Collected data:
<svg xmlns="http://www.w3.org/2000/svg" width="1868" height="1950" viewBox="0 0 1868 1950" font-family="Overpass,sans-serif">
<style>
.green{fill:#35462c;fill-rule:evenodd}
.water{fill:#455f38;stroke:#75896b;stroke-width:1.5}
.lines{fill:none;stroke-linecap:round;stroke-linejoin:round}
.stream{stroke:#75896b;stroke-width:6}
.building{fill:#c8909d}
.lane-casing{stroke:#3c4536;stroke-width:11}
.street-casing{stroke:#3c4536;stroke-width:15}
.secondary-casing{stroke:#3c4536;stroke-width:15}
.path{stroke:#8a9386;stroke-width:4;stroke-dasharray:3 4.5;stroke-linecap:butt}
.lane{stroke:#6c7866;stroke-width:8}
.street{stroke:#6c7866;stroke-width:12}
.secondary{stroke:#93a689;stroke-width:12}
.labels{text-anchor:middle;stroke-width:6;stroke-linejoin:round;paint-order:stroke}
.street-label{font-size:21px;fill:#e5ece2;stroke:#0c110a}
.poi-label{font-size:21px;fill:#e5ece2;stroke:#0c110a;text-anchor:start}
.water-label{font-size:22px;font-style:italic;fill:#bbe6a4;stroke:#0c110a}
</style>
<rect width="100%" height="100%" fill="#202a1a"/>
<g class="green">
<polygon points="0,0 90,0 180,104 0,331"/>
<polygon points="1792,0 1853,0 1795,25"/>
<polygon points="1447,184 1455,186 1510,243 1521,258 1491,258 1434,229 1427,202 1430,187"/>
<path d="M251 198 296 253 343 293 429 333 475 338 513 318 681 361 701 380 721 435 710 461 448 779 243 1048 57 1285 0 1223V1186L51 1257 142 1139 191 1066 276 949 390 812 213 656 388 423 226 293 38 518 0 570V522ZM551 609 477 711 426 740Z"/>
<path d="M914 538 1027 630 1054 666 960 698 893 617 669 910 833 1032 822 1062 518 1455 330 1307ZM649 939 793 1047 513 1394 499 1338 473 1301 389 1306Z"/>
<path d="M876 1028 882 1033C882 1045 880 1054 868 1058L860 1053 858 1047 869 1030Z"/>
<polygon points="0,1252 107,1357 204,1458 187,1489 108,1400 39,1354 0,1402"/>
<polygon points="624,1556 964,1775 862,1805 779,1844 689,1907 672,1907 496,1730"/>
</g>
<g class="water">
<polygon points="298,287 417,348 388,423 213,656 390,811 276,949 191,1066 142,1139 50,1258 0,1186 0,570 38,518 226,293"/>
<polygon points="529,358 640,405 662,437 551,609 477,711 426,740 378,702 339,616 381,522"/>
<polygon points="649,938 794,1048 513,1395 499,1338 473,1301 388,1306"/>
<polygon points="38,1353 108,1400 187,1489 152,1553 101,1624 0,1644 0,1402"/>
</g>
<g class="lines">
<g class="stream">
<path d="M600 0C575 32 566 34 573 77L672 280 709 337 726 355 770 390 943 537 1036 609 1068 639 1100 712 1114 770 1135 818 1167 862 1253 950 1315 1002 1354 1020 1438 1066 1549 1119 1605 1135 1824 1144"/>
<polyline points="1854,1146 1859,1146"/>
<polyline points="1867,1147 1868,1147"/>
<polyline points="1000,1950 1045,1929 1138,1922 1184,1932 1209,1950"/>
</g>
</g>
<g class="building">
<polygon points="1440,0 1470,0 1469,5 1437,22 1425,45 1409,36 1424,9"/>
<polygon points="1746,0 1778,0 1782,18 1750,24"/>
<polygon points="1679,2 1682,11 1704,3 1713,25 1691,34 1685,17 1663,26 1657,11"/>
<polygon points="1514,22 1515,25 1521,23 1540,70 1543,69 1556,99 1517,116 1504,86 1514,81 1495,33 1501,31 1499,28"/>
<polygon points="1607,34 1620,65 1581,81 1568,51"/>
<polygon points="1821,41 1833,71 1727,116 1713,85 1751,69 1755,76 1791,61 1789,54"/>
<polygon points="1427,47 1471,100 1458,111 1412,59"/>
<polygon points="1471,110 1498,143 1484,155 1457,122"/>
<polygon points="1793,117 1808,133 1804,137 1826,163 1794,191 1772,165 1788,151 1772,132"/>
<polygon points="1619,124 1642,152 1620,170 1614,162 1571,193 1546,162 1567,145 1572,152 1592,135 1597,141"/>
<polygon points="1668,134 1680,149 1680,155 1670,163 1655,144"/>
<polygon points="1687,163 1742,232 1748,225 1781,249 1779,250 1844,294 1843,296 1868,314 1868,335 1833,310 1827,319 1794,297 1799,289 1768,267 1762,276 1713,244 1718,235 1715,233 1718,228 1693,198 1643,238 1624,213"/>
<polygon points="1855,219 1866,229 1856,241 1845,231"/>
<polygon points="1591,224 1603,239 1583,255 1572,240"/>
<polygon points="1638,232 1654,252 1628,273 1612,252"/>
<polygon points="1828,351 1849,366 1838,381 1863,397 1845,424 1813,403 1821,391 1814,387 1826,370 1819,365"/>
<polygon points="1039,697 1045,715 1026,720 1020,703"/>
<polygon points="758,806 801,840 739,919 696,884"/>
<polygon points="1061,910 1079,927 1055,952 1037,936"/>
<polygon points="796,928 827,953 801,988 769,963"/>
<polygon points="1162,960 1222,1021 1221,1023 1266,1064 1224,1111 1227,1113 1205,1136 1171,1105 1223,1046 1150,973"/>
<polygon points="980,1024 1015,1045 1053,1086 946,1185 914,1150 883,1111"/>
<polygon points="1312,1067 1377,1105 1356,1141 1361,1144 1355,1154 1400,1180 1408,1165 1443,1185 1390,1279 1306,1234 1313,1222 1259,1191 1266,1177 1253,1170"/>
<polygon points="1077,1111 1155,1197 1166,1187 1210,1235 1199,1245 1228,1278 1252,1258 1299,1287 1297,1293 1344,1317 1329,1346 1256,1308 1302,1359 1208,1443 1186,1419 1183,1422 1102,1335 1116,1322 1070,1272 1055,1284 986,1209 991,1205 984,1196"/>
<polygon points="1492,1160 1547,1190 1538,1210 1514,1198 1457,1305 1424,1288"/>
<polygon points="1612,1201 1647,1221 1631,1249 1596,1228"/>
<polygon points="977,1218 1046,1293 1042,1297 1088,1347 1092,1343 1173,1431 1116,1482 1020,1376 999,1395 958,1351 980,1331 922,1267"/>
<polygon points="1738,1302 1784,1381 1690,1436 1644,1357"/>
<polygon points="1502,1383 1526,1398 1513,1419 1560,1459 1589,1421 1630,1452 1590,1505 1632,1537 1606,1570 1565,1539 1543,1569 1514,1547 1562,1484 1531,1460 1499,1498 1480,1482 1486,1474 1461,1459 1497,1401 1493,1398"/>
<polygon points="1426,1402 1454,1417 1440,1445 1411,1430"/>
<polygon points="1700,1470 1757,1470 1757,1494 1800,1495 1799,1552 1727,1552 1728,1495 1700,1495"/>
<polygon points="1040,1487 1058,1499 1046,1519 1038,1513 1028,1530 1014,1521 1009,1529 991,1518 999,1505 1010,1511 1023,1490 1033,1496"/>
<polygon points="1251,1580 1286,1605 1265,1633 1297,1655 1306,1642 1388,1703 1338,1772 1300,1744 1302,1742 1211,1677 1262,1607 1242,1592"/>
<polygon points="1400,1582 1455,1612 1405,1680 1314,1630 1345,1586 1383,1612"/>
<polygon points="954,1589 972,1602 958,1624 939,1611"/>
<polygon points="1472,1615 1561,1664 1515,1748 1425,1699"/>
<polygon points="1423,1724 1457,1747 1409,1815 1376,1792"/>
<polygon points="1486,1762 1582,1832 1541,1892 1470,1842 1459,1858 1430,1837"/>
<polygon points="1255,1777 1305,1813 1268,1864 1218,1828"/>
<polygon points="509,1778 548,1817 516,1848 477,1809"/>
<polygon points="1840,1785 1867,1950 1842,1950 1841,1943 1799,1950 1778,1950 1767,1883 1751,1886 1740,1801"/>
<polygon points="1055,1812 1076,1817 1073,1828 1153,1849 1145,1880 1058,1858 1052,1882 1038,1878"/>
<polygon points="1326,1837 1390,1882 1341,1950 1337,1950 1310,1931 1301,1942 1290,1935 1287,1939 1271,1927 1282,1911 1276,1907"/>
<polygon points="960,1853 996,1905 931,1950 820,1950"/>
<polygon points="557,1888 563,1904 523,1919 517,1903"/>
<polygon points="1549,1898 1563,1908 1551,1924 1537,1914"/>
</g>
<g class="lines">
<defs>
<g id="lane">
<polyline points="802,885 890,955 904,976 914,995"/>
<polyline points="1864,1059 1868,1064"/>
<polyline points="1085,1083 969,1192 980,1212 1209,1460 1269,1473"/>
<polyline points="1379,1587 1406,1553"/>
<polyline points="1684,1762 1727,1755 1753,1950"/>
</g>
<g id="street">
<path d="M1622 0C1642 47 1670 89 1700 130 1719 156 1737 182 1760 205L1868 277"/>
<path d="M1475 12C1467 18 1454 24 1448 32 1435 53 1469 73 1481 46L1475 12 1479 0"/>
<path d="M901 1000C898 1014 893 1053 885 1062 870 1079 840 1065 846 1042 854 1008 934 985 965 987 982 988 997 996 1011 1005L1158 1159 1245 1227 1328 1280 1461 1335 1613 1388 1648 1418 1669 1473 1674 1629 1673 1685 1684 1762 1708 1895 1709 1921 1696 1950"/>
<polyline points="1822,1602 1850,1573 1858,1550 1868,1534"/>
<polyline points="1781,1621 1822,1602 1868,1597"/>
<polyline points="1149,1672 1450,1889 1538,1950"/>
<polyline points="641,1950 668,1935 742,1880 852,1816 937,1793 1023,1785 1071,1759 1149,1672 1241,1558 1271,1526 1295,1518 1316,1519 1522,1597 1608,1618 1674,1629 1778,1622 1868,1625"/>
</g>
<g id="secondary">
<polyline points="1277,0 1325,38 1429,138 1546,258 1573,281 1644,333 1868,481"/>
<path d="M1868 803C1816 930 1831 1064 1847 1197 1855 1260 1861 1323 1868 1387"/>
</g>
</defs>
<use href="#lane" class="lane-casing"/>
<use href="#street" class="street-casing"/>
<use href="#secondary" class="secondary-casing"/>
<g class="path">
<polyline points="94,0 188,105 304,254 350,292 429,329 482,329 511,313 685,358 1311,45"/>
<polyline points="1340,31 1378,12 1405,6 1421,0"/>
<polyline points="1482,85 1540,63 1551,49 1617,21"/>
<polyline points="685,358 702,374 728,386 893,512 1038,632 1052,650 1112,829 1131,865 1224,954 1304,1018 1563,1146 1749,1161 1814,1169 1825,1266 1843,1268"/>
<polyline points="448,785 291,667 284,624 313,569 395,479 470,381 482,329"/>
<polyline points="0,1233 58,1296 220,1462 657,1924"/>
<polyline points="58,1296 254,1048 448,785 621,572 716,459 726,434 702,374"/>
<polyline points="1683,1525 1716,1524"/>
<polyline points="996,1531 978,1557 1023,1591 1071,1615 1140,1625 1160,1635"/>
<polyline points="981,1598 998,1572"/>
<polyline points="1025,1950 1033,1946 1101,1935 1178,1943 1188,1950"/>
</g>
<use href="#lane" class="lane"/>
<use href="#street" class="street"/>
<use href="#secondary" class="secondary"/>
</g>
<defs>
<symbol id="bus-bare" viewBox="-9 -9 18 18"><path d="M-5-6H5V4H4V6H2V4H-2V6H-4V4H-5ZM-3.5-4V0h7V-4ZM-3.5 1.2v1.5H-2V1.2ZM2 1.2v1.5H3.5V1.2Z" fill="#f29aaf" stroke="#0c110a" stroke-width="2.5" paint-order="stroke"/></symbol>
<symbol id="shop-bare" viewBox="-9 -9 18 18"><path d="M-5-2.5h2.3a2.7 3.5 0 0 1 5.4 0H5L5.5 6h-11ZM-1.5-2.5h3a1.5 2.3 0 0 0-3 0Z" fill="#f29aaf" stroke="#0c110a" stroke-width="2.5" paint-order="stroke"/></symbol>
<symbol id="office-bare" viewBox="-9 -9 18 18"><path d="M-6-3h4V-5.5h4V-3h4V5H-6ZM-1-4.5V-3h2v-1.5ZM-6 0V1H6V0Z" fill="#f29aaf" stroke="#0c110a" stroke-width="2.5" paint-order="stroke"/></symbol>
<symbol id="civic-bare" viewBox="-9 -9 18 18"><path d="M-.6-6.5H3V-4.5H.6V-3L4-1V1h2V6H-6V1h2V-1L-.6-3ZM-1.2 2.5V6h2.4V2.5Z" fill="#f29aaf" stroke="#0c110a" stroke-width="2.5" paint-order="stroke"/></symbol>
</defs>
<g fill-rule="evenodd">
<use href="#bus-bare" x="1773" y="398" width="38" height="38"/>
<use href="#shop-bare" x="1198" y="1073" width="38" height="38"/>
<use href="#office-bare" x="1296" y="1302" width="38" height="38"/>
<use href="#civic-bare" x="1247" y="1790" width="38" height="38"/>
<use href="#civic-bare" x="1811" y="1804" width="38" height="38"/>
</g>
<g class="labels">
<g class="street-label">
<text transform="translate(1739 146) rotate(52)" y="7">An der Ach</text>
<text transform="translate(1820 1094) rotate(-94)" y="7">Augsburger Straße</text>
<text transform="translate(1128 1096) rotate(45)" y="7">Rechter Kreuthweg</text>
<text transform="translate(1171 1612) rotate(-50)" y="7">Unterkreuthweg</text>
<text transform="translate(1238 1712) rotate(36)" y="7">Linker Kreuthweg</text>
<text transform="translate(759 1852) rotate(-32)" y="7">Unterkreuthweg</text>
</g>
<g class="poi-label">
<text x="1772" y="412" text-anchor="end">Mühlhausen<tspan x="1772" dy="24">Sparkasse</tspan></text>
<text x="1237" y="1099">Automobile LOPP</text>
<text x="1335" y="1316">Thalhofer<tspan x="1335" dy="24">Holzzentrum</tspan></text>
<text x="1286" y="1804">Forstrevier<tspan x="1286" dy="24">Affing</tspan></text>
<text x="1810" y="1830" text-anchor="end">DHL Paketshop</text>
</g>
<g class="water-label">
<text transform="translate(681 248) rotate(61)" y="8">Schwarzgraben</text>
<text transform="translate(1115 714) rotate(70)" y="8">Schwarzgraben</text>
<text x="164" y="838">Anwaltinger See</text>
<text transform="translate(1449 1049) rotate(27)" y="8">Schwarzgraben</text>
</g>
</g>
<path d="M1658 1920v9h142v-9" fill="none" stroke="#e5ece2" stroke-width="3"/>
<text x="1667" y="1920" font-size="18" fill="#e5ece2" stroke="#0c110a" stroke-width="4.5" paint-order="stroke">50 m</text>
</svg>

§ **Requirement**
All that should be written out is the stretch of lines above between the one holding "1058,1499 1046,1519 1038,1513" and the one holding "1867,1950 1842,1950 1841,1943", inclusive, exactly as given.

§ **Result**
<polygon points="1040,1487 1058,1499 1046,1519 1038,1513 1028,1530 1014,1521 1009,1529 991,1518 999,1505 1010,1511 1023,1490 1033,1496"/>
<polygon points="1251,1580 1286,1605 1265,1633 1297,1655 1306,1642 1388,1703 1338,1772 1300,1744 1302,1742 1211,1677 1262,1607 1242,1592"/>
<polygon points="1400,1582 1455,1612 1405,1680 1314,1630 1345,1586 1383,1612"/>
<polygon points="954,1589 972,1602 958,1624 939,1611"/>
<polygon points="1472,1615 1561,1664 1515,1748 1425,1699"/>
<polygon points="1423,1724 1457,1747 1409,1815 1376,1792"/>
<polygon points="1486,1762 1582,1832 1541,1892 1470,1842 1459,1858 1430,1837"/>
<polygon points="1255,1777 1305,1813 1268,1864 1218,1828"/>
<polygon points="509,1778 548,1817 516,1848 477,1809"/>
<polygon points="1840,1785 1867,1950 1842,1950 1841,1943 1799,1950 1778,1950 1767,1883 1751,1886 1740,1801"/>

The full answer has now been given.